Far from it! FAQs are a good knowledge base for designing interactions, but they don’t replace a well-founded awareness of problematic use cases and the observation of user behaviour.
One should also not underestimate users when they ask a chatbot for advice. They are quite capable of using a search engine to find an article. The chatbot doesn’t need to mimic this function, after all, something else is expected of him: conversation.
-> FAQs are a good raw material among others that you will need to build your chatbot architecture.
5. Once a chatbot is published it can improve itself.

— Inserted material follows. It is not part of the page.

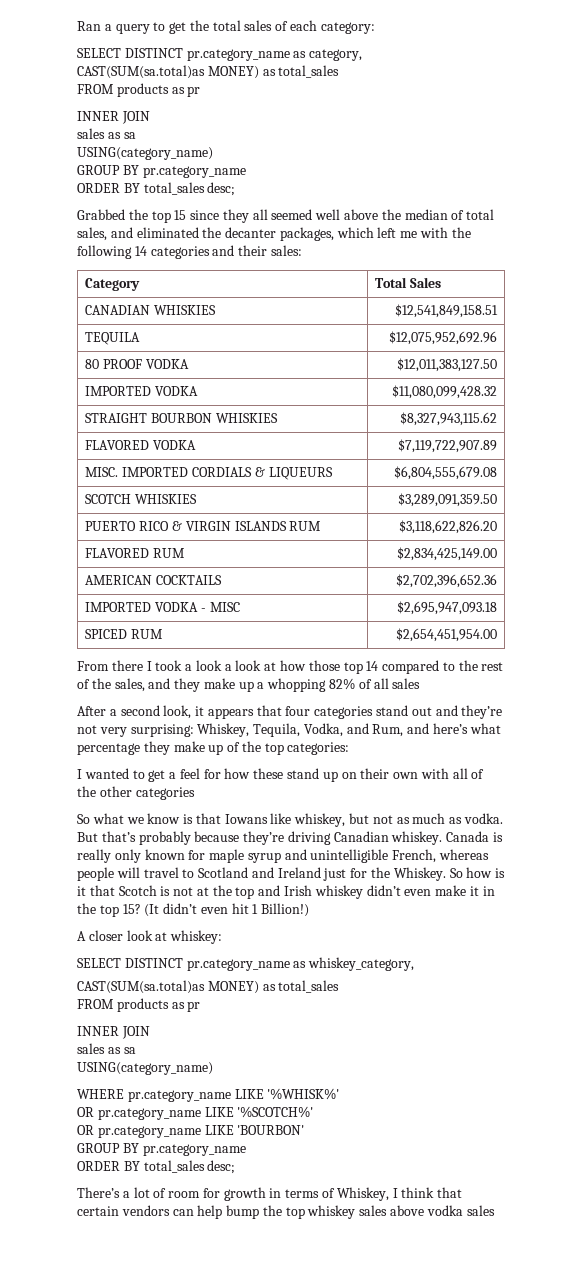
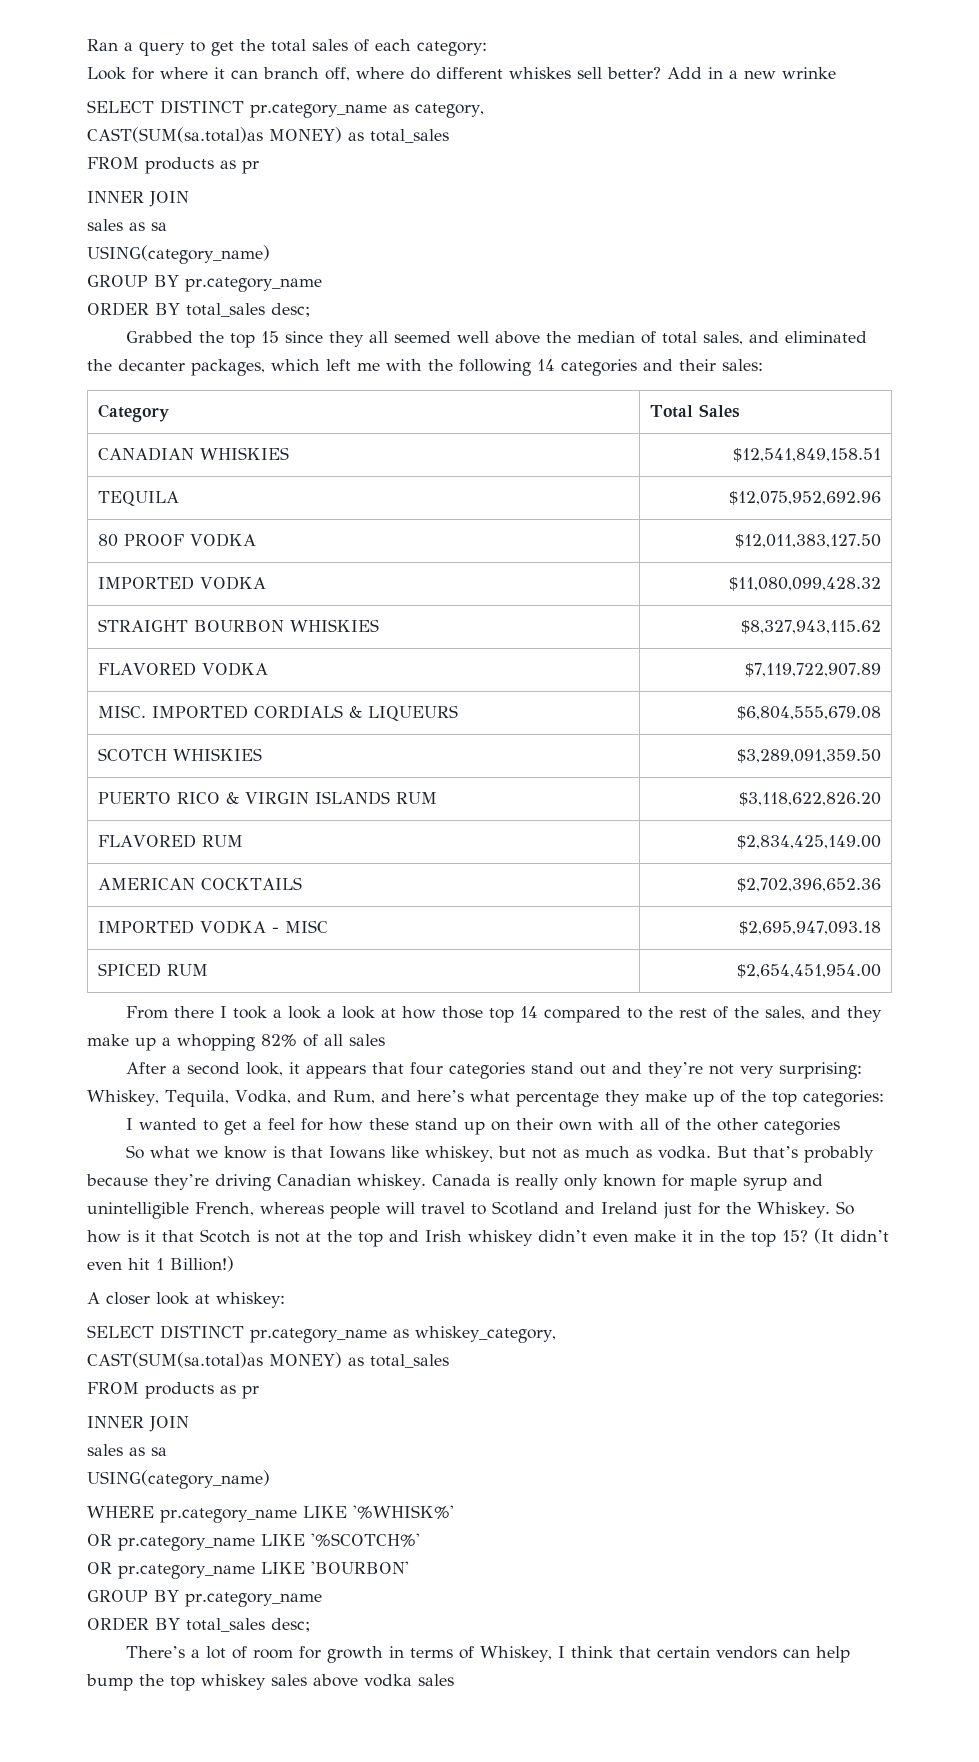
(375, 28) none -> [87,67,836,81] // Look for where it can branch off, where do different whiskes sell better? Add in a new wrinke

This is a particularly widespread misconception, but it is not too surprising. Since many people believe that chatbots build themselves thanks to AI, they also think this AI would improve chatbots and make them learn from every conversation.
It is true that neural networks can learn on their own. But there is no bot software that allows independent learning from past conversations without some degree of human intervention.
Over time, the bot will better understand its users as it receives more and more word combinations. Then — thanks to human intervention — it connects sentences from users in the chat to the correct answers.
Of course, these answers are usually improved and refined by human intervention.
-> A chatbot can be only improved by humans adding and refining his knowledge.
6. Chatbot developers should design conversations
Who has the skills to create a chatbot conversation? Is it really the developers? First of all, it makes sense that the people who know most about their own business should do it, preferably those who have strong communicative and writing skills.
That’s not necessarily a UX designer, who is closest to a graphic designer and hence, not always skilled in writing.
Copywriters aren’t graphic designers either, so still, there is a difference between a Graphic Interface UX Designer and a Conversational UX Designer. But at least the shift from developers designing conversations to graphic designers working in UX is a constructive step. But if we want to get the best out of the technology, we should seek out the most eloquent people in the content creation team, the ones that have experience in writing for a living or at least — experts at communicating with customers. I would rather trust a customer service agent to build interactions than a developer. You might wonder now — what do customer service agents know about chatbots and UI design? Actually, more than it seems at first glance. They spend their entire day with the customers that will use the chatbot, they are the ones that know their needs and every possible question, their whole workday is filled by thinking only about the customer. Unless you choose to work with tools where the copy and NLP (Natural Language Processing) has to be created with JSON or NODE.JS, you should not need to rely on a developer team solely to create your conversational interactions. This will cost you more as you will build the technology from scratch for each bot and maintenance will bind you to more expenses.
-> Who should do Conversation Design in first place
- Conversation Designers
- Business owners
- Customer Service Agents
- Marketing departments
There may be more misconceptions about AI and virtual assistants out there. Of course, we can’t address them all at once. However, we can expect some to resolve themselves when collective knowledge and experience reach common awareness. No matter what, one thing remains true:
The more we learn, the less we realise we know.